Exercises¶
Page Maps¶
graph LR
family["Reproducible Research"]
program["Deep Dive Snakemake"]
section["Dynamic Dags Discovery Integrity"]
page["Exercises"]
capstone["Capstone evidence"]
family --> program --> section --> page
page -.applies in.-> capstone
flowchart LR
orient["Orient on the page map"] --> read["Read the main claim and examples"]
read --> inspect["Inspect the related code, proof, or capstone surface"]
inspect --> verify["Run or review the verification path"]
verify --> apply["Apply the idea back to the module and capstone"]
Use these after reading the five core lessons and the worked example. The goal is to make your reasoning visible, not to prove that you can write the cleverest Snakefile.
Each answer should show three things:
- the workflow fact you are defending
- the evidence route you would use
- the repair or design choice that follows
Exercise 1: Turn ambient discovery into a declared contract¶
Start from a tiny workflow that scans data/raw/ directly at parse time.
Repair it so the workflow has one named discovery surface and one durable discovered-set artifact.
What to hand in:
- the original discovery shape and why it was weak
- the repaired discovery rule or helper
- the path of the discovered-set artifact
- one sentence explaining why another reviewer could trust the new design more
Exercise 2: Prevent one accidental fanout explosion¶
Design a small example where expand() creates more targets than the real domain calls
for.
Then repair it so the target list comes from one validated record structure instead of two independent lists.
What to hand in:
- the buggy expansion
- the unintended targets it creates
- the repaired target-list design
- one command, such as
snakemake -n, that would make the difference obvious
Exercise 3: Justify one checkpoint and reject one fake one¶
Write two short design sketches:
- one workflow shape where a checkpoint is justified
- one workflow shape where a checkpoint would only hide weak modeling
What to hand in:
- the discovery question each sketch is trying to answer
- the output artifact of the justified checkpoint
- the cleaner alternative for the unjustified checkpoint
- one sentence explaining the difference between the two cases
Exercise 4: Design the integrity trail for a dynamic run¶
Assume a workflow discovers samples and publishes a versioned bundle.

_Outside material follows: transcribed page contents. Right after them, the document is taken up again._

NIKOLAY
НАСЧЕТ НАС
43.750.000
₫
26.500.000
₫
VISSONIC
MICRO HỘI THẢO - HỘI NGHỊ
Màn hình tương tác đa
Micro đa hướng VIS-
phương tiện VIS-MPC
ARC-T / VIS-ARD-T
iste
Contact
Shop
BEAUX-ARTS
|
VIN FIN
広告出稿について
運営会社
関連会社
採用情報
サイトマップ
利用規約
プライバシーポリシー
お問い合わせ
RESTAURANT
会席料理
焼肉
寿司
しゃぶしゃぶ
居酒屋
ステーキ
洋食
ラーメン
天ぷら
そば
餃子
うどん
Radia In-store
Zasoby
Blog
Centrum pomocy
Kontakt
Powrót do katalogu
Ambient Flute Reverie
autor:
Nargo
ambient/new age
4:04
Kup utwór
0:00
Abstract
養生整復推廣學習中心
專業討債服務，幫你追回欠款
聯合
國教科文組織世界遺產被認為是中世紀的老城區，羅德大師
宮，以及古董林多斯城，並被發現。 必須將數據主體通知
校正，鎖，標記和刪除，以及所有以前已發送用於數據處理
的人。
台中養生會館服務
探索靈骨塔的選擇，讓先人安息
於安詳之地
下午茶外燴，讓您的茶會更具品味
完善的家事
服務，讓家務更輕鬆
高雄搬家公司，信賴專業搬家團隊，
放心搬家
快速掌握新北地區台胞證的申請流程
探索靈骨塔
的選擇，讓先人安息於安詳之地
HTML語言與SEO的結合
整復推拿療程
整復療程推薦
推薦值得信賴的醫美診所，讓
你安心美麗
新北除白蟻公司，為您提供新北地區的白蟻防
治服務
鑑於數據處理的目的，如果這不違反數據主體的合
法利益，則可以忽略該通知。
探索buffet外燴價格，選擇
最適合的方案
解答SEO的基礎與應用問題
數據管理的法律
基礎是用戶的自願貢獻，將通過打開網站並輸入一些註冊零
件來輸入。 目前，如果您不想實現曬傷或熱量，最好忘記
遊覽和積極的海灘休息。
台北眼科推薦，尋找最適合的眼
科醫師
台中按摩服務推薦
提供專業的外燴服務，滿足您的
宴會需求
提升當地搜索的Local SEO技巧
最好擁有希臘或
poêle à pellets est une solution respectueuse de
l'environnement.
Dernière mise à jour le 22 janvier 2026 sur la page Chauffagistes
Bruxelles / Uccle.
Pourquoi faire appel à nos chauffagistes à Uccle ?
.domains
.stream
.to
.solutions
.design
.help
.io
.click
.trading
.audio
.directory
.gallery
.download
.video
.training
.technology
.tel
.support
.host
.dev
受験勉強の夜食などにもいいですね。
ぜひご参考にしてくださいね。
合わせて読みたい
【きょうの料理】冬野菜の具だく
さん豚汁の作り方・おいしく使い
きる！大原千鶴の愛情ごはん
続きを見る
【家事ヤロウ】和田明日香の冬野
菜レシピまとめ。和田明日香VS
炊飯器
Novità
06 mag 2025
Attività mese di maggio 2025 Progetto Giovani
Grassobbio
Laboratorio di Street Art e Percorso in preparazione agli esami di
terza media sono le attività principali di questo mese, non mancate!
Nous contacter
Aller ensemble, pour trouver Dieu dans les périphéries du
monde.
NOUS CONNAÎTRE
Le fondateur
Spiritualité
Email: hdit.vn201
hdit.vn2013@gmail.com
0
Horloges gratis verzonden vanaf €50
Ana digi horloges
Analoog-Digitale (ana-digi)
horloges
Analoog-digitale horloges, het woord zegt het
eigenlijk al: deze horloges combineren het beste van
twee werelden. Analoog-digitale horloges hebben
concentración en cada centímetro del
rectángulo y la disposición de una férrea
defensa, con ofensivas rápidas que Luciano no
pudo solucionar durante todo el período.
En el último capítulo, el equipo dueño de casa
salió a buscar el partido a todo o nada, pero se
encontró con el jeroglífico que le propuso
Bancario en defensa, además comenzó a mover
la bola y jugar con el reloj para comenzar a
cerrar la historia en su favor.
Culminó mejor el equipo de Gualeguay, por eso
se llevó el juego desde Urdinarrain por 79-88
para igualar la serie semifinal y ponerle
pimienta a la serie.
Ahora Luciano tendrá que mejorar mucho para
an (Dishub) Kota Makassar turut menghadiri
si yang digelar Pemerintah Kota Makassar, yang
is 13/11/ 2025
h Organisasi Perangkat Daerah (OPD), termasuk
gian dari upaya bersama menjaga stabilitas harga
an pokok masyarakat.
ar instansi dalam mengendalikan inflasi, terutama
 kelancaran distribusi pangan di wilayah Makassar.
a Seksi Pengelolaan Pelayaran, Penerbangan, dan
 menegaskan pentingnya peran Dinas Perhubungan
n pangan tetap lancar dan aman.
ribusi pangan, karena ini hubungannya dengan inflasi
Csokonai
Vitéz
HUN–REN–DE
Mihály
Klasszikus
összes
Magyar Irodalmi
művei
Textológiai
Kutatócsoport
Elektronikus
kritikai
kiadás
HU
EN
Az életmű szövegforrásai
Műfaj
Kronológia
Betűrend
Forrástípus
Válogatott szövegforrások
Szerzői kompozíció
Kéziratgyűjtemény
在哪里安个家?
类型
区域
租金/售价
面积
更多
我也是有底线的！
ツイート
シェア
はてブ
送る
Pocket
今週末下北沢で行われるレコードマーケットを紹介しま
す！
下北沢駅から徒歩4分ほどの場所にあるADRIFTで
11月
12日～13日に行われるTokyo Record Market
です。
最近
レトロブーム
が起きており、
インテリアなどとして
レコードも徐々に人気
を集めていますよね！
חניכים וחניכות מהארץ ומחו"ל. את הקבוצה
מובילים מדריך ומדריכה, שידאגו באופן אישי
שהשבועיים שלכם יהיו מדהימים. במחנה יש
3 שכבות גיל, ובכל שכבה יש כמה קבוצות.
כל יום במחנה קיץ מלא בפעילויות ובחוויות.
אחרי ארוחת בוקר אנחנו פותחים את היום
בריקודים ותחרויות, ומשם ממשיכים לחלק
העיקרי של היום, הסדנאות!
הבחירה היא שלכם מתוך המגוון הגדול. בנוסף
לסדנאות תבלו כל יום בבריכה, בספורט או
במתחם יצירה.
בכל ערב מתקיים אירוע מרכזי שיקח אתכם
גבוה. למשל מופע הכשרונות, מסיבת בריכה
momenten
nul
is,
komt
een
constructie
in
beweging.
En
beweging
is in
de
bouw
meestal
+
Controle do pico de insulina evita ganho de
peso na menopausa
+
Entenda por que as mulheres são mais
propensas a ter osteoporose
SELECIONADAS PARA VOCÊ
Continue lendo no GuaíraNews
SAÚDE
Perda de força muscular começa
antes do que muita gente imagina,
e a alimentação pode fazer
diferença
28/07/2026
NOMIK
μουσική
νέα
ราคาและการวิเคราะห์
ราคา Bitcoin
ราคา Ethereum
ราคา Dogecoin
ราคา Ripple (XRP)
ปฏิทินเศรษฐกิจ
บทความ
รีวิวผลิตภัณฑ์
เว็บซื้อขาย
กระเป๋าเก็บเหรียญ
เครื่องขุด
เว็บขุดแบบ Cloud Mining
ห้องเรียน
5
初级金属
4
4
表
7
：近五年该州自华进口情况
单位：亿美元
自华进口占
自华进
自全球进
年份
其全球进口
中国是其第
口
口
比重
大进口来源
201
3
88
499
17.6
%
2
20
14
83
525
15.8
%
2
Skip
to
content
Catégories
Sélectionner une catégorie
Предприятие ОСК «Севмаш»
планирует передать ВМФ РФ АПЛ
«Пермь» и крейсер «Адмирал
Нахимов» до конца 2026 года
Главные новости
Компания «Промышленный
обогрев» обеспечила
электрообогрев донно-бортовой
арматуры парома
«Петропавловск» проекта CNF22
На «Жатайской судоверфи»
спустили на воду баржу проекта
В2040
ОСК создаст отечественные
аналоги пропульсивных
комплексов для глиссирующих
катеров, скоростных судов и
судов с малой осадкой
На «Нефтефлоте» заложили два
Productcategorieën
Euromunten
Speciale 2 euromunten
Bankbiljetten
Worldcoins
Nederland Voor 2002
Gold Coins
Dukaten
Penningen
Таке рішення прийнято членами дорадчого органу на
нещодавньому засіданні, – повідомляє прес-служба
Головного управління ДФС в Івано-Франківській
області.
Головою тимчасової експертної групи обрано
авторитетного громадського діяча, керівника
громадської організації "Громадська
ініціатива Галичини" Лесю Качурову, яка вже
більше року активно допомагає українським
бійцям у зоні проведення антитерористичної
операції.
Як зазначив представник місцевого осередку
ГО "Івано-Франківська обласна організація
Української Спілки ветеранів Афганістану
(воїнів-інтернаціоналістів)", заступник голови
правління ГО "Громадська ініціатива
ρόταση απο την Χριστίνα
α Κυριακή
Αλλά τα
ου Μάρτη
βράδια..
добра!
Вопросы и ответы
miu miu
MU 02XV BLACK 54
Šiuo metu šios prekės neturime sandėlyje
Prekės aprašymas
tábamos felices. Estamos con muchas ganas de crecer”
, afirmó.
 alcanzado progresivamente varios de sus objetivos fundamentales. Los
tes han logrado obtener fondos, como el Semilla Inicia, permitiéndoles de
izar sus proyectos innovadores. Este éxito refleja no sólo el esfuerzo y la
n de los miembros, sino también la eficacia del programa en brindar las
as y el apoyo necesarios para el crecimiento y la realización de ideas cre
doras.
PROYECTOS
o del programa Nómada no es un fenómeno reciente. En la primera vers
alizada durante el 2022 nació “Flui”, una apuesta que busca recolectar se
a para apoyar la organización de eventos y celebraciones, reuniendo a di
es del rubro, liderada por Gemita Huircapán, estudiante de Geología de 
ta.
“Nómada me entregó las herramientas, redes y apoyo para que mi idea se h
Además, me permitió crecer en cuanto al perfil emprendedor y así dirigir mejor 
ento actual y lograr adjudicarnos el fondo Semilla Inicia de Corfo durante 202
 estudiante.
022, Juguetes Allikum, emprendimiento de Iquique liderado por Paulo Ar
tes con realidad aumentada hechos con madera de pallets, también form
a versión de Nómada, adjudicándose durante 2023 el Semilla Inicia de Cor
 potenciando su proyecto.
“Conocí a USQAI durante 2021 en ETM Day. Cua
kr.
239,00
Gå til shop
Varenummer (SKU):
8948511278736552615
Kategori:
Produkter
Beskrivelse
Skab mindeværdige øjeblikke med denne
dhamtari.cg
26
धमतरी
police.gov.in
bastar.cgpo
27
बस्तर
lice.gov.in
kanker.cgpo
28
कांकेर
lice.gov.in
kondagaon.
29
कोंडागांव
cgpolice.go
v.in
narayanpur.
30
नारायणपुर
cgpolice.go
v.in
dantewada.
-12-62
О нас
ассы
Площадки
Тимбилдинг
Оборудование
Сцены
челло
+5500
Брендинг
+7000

Describe the minimum artifact set that would let a downstream reviewer answer:
- which samples were discovered
- which files are part of the public boundary
- what run identity produced that boundary
What to hand in:
- one discovery artifact path
- one provenance artifact path
- one manifest or inventory artifact path
- one short explanation of what each artifact proves
Exercise 5: Improve performance without weakening truth¶
Start from a workflow shape that is operationally clumsy, for example:
- too many tiny per-fragment jobs
- too many almost-identical environment files
Repair it without hiding required artifacts or changing the meaning of the publish boundary.
What to hand in:
- the original smell
- the repaired environment or job-boundary design
- one sentence explaining why the repair lowers overhead
- one sentence explaining why workflow truth stayed intact
Mastery standard for this exercise set¶
Across all five answers, Module 02 wants the same habits:
- you name the artifact or boundary that carries the truth
- you explain dynamic behavior without using mystical language
- you show which command or file would let another person verify the claim
If your answer says only "Snakemake will handle it," keep going.